Como entende o fato de o Irã fazer parte do bloco?
Nesse caso houve uma tentativa de aglutinar, digamos, os países que haviam enfatizado inicialmente o seu desejo de ingressar. Tanto os russos quanto chineses haviam manifestado tempos atrás seu beneplácito pela inclusão do Irã. E também pela Arábia Saudita. Uma vez que você vai incluir a Arábia Saudita era importante incluir o Irã, e vice-versa, para achar um ponto de equilíbrio no Oriente Médio, especialmente no Golfo Pérsico. Isso se faz ainda mais obrigatório à medida que a China exerceu um papel preponderante na mediação do encontro entre sauditas e iranianos recentemente em Pequim. Um ponto que talvez chame a atenção é o contorno da inclusão de países que, em sua maioria, com exceção da Argentina, não são plenamente democráticos ou têm déficit de democracia. Isso também muda em certo sentido o fenótipo do bloco, muda a topografia política do bloco. Lança indagações sobre como esses países no futuro podem vir a trabalhar em agendas mais complexas, como quando se tratar de temas mais espinhosos como direitos humanos, concernentes a gênero, igualdade, LGBTQI+ e direito ao trabalho. São temas muito caros ao programa do governo brasileiro, do Partido dos Trabalhadores, e nesses países são temas que obedecem a outro critério de mensuração, comportamento social e avaliação jurídica padronizada por leis muito particulares e próprias de suas respectivas sociedades.

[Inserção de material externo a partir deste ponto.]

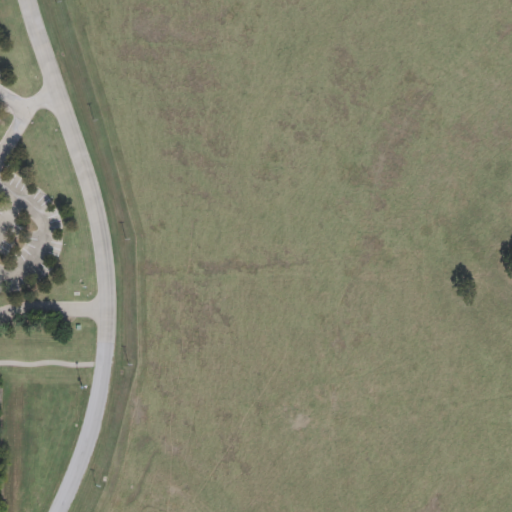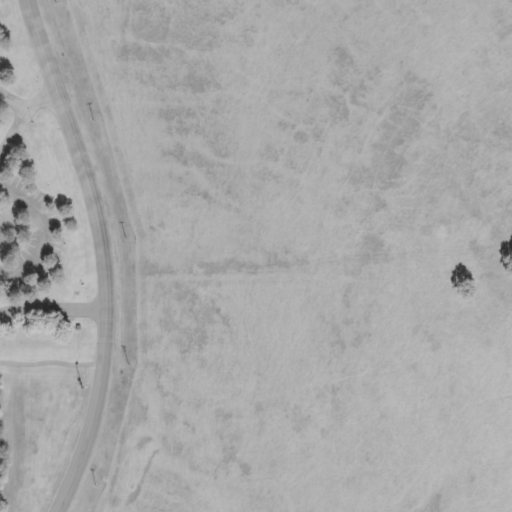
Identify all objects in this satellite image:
parking lot: (0, 73)
road: (26, 97)
road: (11, 118)
road: (39, 225)
parking lot: (26, 234)
road: (104, 255)
road: (53, 301)
road: (52, 363)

Por fim, qual peso o Brics terá numa nova ordem mundial?
Acho que não podemos assumir que vai ter uma nova ordem mundial já de cara somente pela expansão dos Brics. É prematuro. É importante avaliar qual a agenda concreta dos países que integram os Brics. Vamos lembrar que existe também, no âmbito dos países que compõem os Brics, certa dissonância de visões. Entre a Índia e a China, entre Arábia Saudita e Irã, entre Egito e Arábia Saudita. E entre Brasil e Argentina sobre alguns temas, ainda mais com a possibilidade de haver um governo de direita na Argentina, o que levará a uma dissonância natural. Então, como amalgamar uma agenda, uniformizá-la e unificá-la numa agenda unificada para impactar a transformar da ordem internacional há um caminho a se percorrer. É preciso avaliar com certo cuidado esse processo evolutivo. É claro que o Brics se torna, na minha opinião, mais relevante. Mais importante? talvez sim. Possuirá mais impacto? Provavelmente sim. Mas tudo dependerá de uma agenda de resultados, daquilo que vai ser construído daqui em diante. Assumir pelo valor da face que será um bloco hiperpotente que mudará a ordem internacional é se precipitar.